I well remember, prior to the 2019 NSW election, taking a look at my then local member’s media releases over the previous twelve months. Every last one of them was an announcement of grant funding for a local project. The classical theorist of representative government, Edmund Burke, had this to say of the role of the parliamentary member: ‘Parliament is not a congress of ambassadors from different and hostile interests, which interests each must maintain, as an agent and advocate, against other agents and advocates; but Parliament is a deliberative assembly of one nation, with one interest, that of the whole—where not local prejudices ought to guide, but the general good, resulting from the general reason of the whole. You choose a member, indeed; but when you have chosen him, he is not a member of Bristol, but he is a member of Parliament’. The current lot are having none of that. They interpret their job as ‘getting stuff’ for their electorates as the path to re-election and a long career.

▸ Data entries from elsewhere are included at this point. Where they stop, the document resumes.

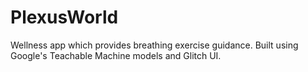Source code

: # PlexusWorld

Wellness app which provides breathing exercise guidance. Built using Google's Teachable Machine models and Glitch UI.
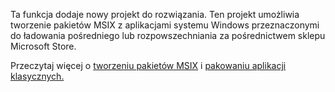 ﻿Ta funkcja dodaje nowy projekt do rozwiązania. Ten projekt umożliwia tworzenie pakietów MSIX z aplikacjami systemu Windows przeznaczonymi do ładowania pośredniego lub rozpowszechniania za pośrednictwem sklepu Microsoft Store.

Przeczytaj więcej o [tworzeniu pakietów MSIX](https://aka.ms/msix) i [pakowaniu aplikacji klasycznych.](https://docs.microsoft.com/windows/msix/desktop/desktop-to-uwp-packaging-dot-net)
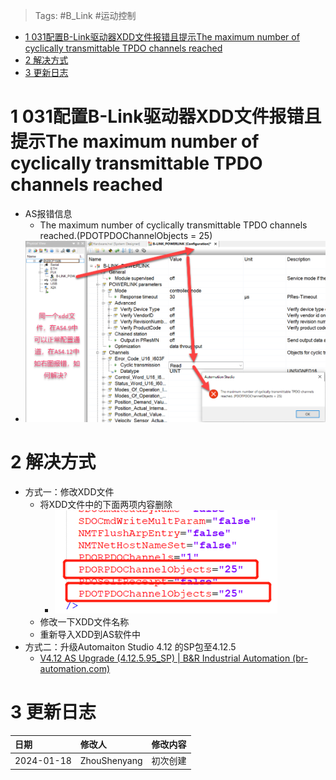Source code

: > Tags: #B_Link #运动控制

- [1 031配置B-Link驱动器XDD文件报错且提示The maximum number of cyclically transmittable TPDO channels reached](#1%20031%E9%85%8D%E7%BD%AEB-Link%E9%A9%B1%E5%8A%A8%E5%99%A8XDD%E6%96%87%E4%BB%B6%E6%8A%A5%E9%94%99%E4%B8%94%E6%8F%90%E7%A4%BAThe%20maximum%20number%20of%20cyclically%20transmittable%20TPDO%20channels%20reached)
- [2 解决方式](#2%20%E8%A7%A3%E5%86%B3%E6%96%B9%E5%BC%8F)
- [3 更新日志](#3%20%E6%9B%B4%E6%96%B0%E6%97%A5%E5%BF%97)

# 1 031配置B-Link驱动器XDD文件报错且提示The maximum number of cyclically transmittable TPDO channels reached

- AS报错信息
    - The maximum number of cyclically transmittable TPDO channels reached.(PDOTPDOChannelObjects = 25)
- ![](FILES/031配置B-Link驱动器XDD文件报错且提示The%20maximum%20number%20of%20cyclically%20transmittable%20TPDO%20channels%20reached/image-20240120002823640.png)

# 2 解决方式

- 方式一：修改XDD文件
    - 将XDD文件中的下面两项内容删除
        - ![](FILES/031配置B-Link驱动器XDD文件报错且提示The%20maximum%20number%20of%20cyclically%20transmittable%20TPDO%20channels%20reached/image-20240120003133668.png)
    - 修改一下XDD文件名称
    - 重新导入XDD到AS软件中
- 方式二：升级Automaiton Studio 4.12 的SP包至4.12.5
    - [V4.12 AS Upgrade (4.12.5.95_SP) | B&R Industrial Automation (br-automation.com)](https://www.br-automation.com/zh/downloads/software/automation-studio/automation-studio-412/v412-as-upgrade-412595-sp/)

# 3 更新日志

| 日期     | 修改人     | 修改内容     |
|:-----|:-----|:-----|
| 2024-01-18     | ZhouShenyang     | 初次创建     |
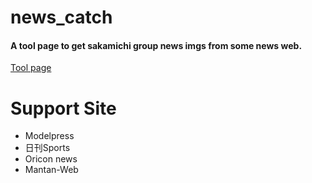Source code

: # news_catch
<h4>A tool page to get sakamichi group news imgs from some news web.</h4>
<a href="https://newscatch.streamlit.app/">Tool page</a>

# Support Site
*  Modelpress
*  日刊Sports
*  Oricon news
*  Mantan-Web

When confronted with a ‘conscience vote’, they simply do a vox pop in the electorate to determine what their ‘conscience’ is in relation to matters of life and death.

Gladys and Daryl, in addition to deceiving the public, their colleagues, their electorates, their staff at the basest level, were playing a long-established game.Public servants and ministerial codes of conduct become, simply, inconvenient obstacles in the way of achieving the outcomes of a game that is played by all involved. That the daily observers of politics in the mainstream media do not get this is part of the problem. Politics-as-theatre and politics-as-entertainment have parked the greater questions of what our representative system is for. At a great cost to our democracy.